No Easter Truce: Russia and Ukraine Keep Trading Strikes

AZE.US

There is still no Easter truce between Russia and Ukraine, and the war has instead moved deeper into another cycle of reciprocal attacks. In recent days, Russian missile and drone strikes have killed civilians in Ukraine, while Kyiv has continued sending drones against targets inside Russia. AP reported that Kyiv has kept the door open to an Easter ceasefire, but the attacks have continued, not slowed.

Ukrainian President Volodymyr Zelenskyy has said he is ready to discuss a temporary halt, including a pause in strikes on energy infrastructure, and planned to ask U.S. intermediaries to relay that offer to Moscow. But Reuters said the Kremlin reacted coolly and again insisted that any serious pause would have to be tied to a broader peace arrangement, not a short holiday truce.

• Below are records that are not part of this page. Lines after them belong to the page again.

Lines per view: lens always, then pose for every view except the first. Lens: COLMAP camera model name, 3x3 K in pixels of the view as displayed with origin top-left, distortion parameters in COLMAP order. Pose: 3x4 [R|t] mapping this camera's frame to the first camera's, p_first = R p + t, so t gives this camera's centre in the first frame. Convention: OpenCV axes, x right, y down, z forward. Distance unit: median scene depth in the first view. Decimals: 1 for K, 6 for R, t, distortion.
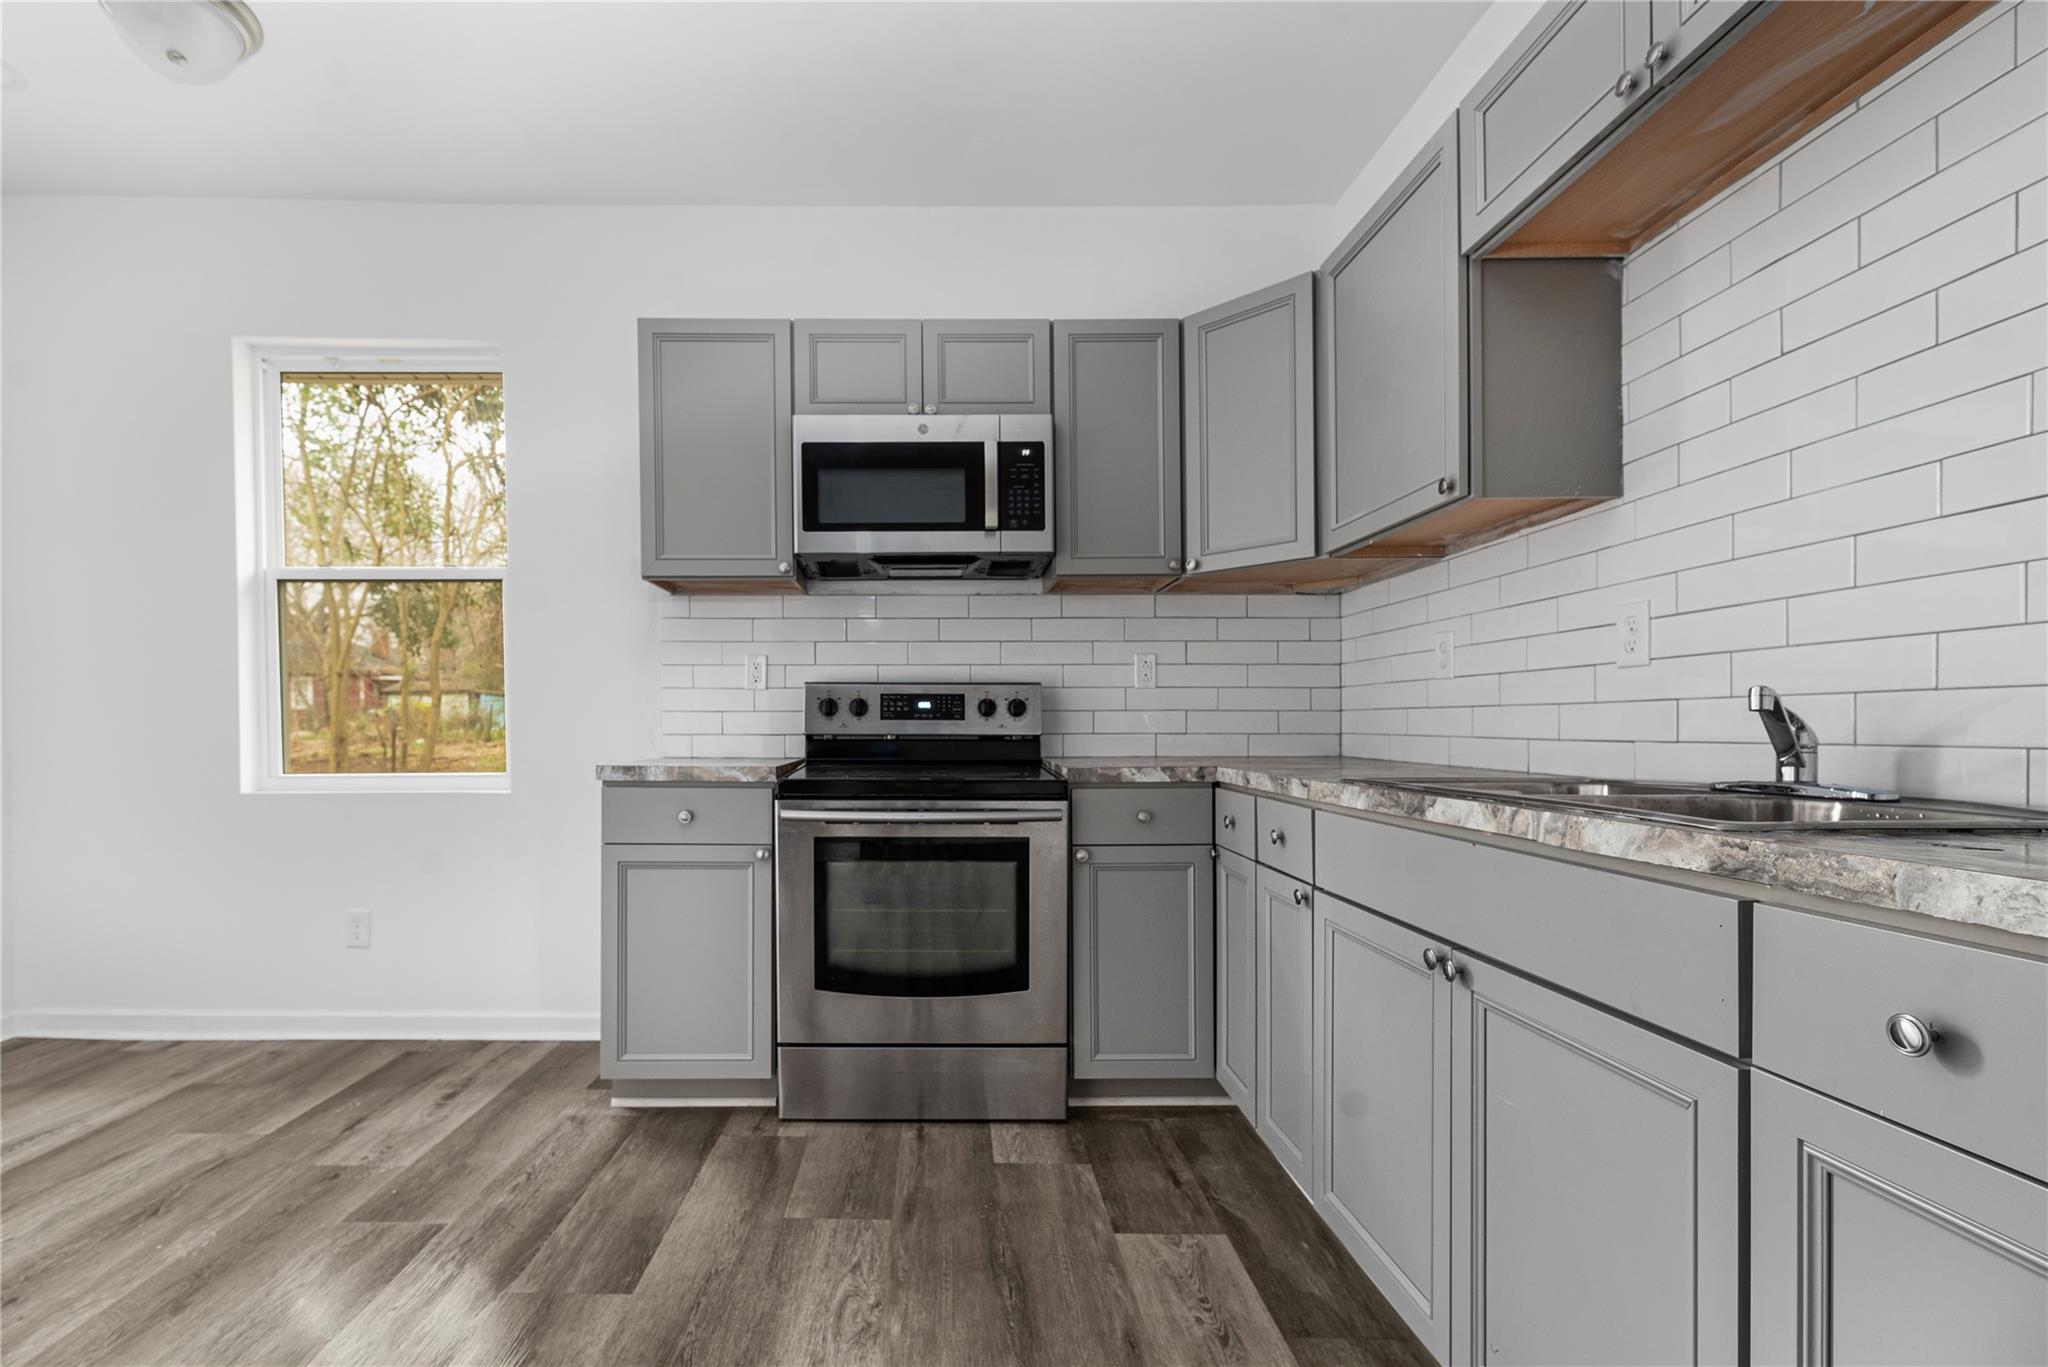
lens RADIAL K [[892.0, 0, 927.8], [0, 892.0, 736.9], [0, 0, 1]] dist [0.000252, -0.000110]
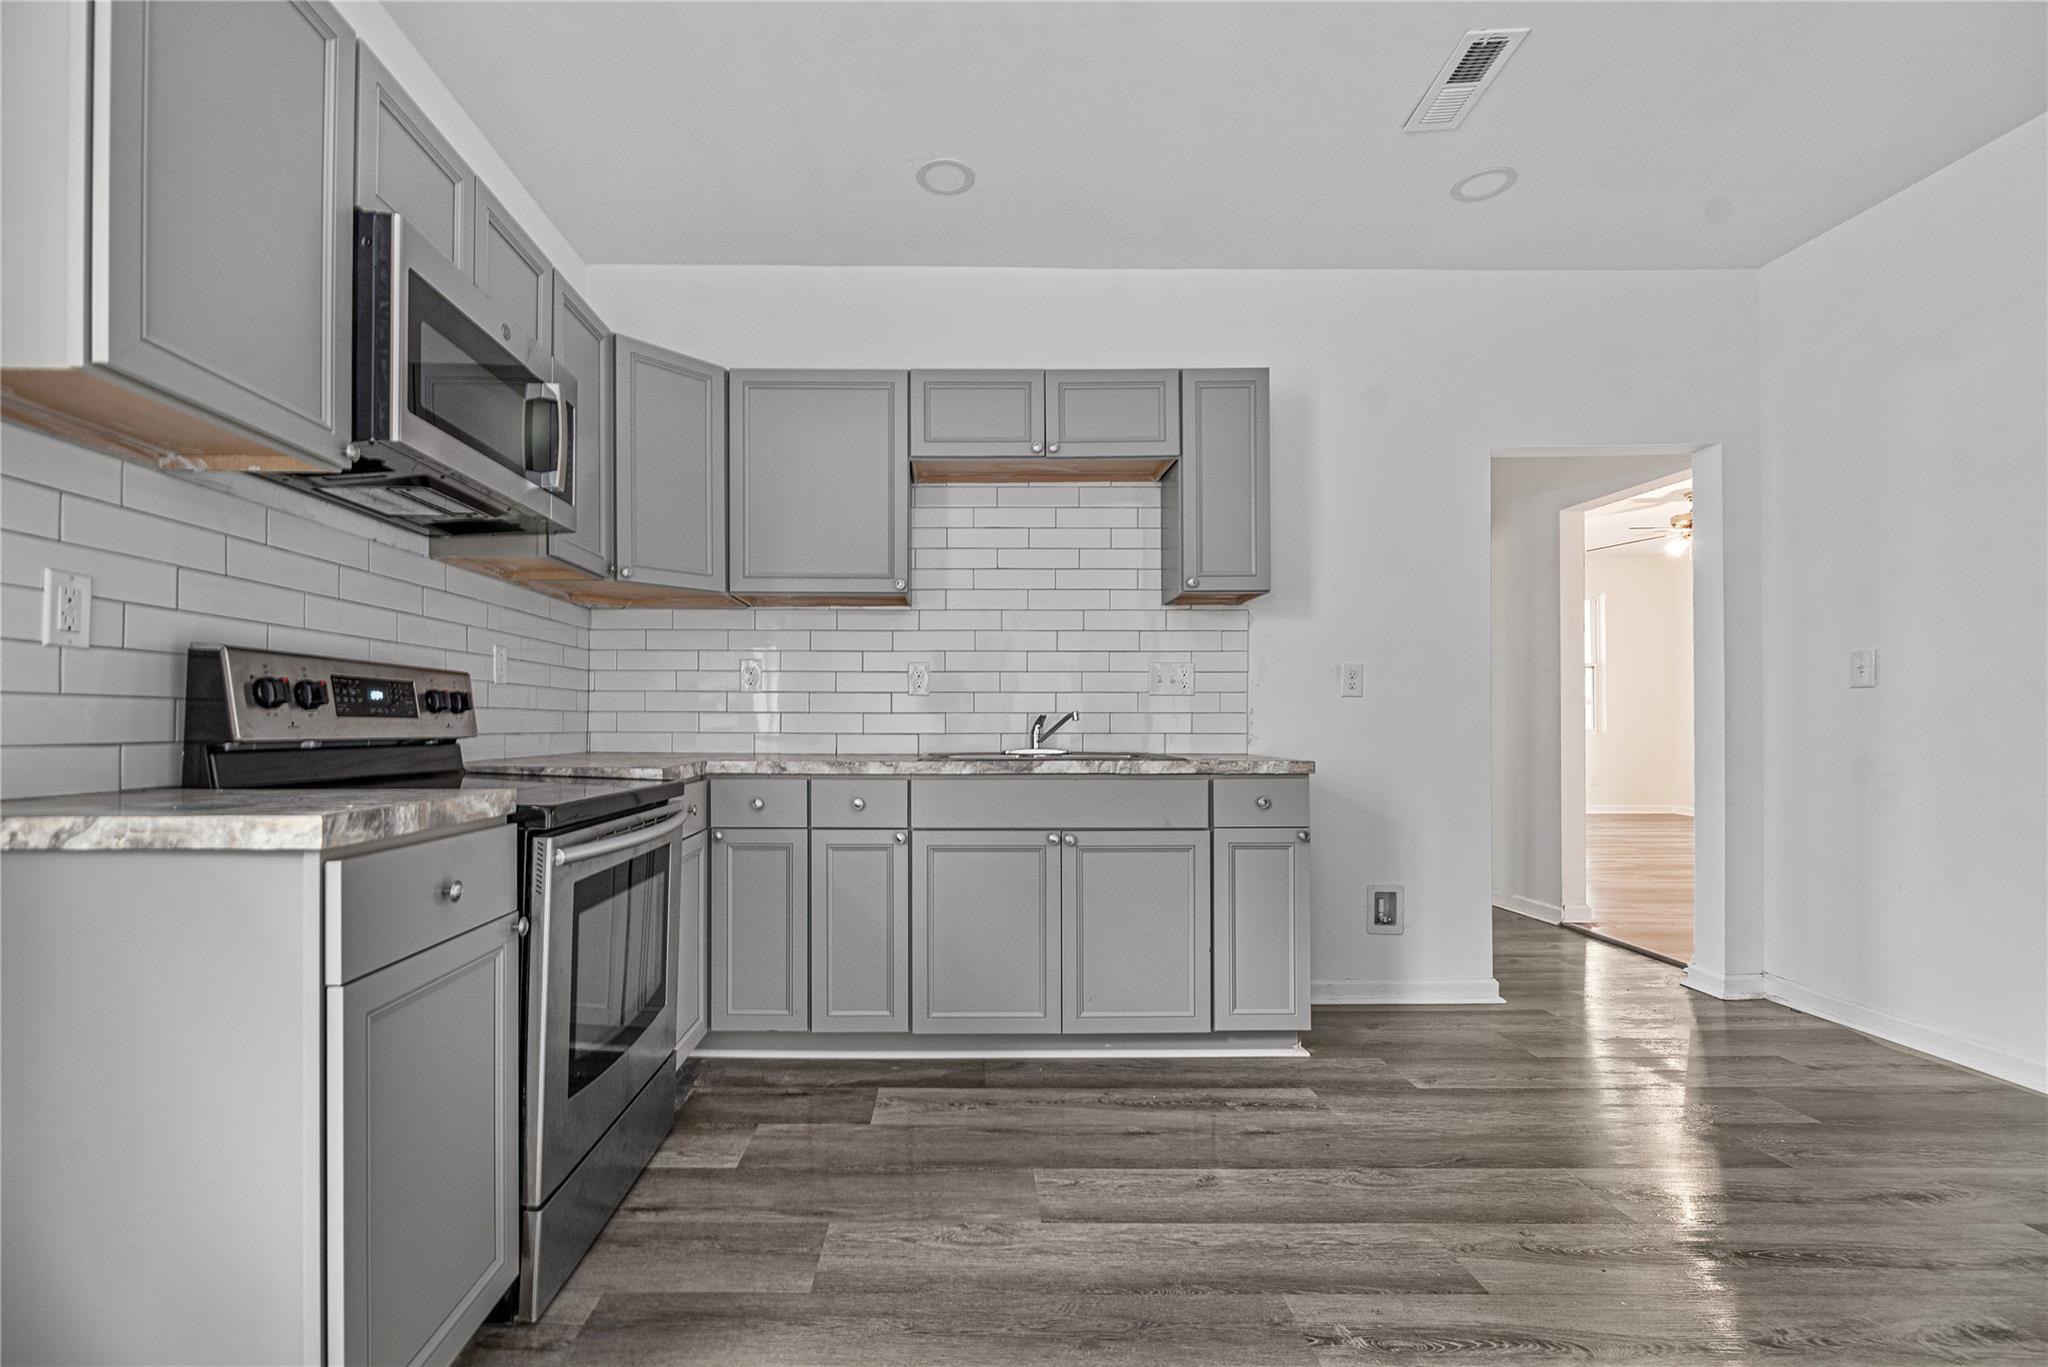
lens RADIAL K [[875.7, 0, 950.5], [0, 875.7, 722.3], [0, 0, 1]] dist [-0.002768, -0.000070]
pose [[-0.006459, 0.002827, 0.999975, -0.976794], [0.010545, 0.999941, -0.002758, -0.012903], [-0.999924, 0.010527, -0.006488, 0.828592]]
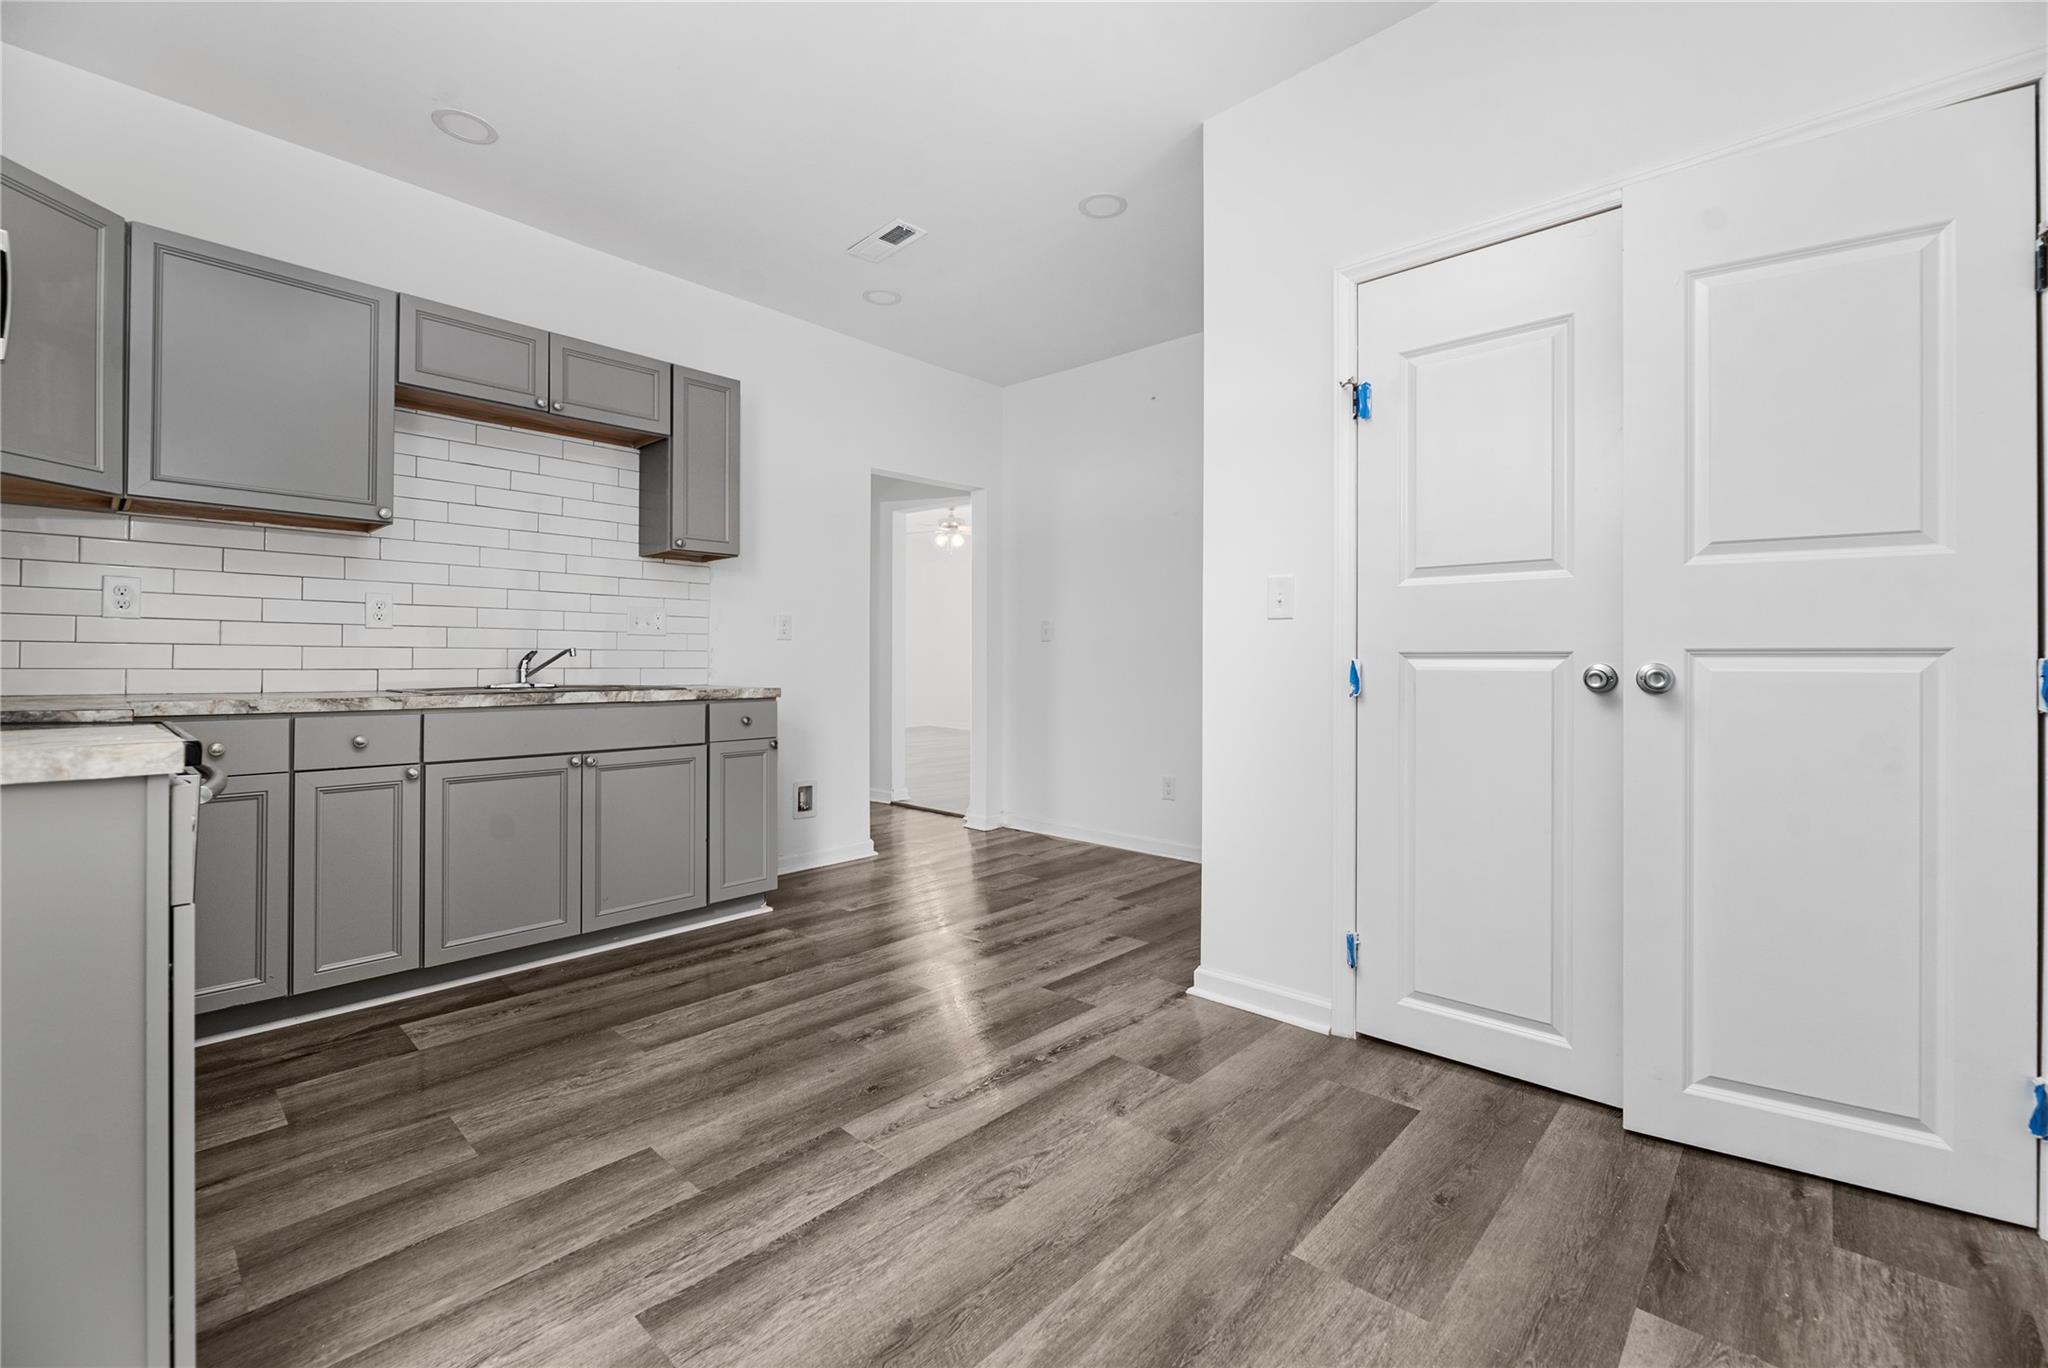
lens RADIAL K [[866.0, 0, 1022.0], [0, 866.0, 658.9], [0, 0, 1]] dist [0.001323, 0.000150]
pose [[-0.739542, 0.001536, 0.673109, -1.209887], [0.004222, 0.999988, 0.002356, -0.013079], [-0.673098, 0.004584, -0.739539, 1.252594]]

On the ground, the war is telling a different story. AP said Russian attacks over the past two days hit areas including Kyiv’s surroundings, Nikopol, Sumy and other regions, causing deaths, injuries and damage. Ukrainian officials have also said Russia has intensified some daytime strikes, which Kyiv sees as part of a broader pressure campaign against civilian and critical infrastructure.

Ukraine, meanwhile, has kept up its own long-range pressure on Russian territory. AP and Al Jazeera reported that Ukrainian drones struck targets in Russia, while Al Jazeera separately said attacks hit the port of Primorsk and the NORSI oil refinery in the Nizhny Novgorod region. That means both sides are still escalating militarily even as the ceasefire idea remains publicly alive.

Zelenskyy’s diplomatic activity has continued in parallel. AP reported that he traveled to Istanbul for talks with Turkish President Recep Tayyip Erdogan as the latest wave of strikes unfolded. Al Jazeera also reported that Zelenskyy later visited Damascus, where Ukraine and Syria agreed to cooperate on military and security experience. Those trips suggest Kyiv is still trying to strengthen its diplomatic position, but they do not point to any immediate breakthrough with Moscow.

For now, the gap between rhetoric and reality remains wide. A prisoner exchange around Orthodox Easter is still being discussed, according to AP, but that humanitarian channel is separate from a real ceasefire. As of April 5, the more concrete reality is this: there is no Easter truce in force, and Russia and Ukraine are still hitting each other.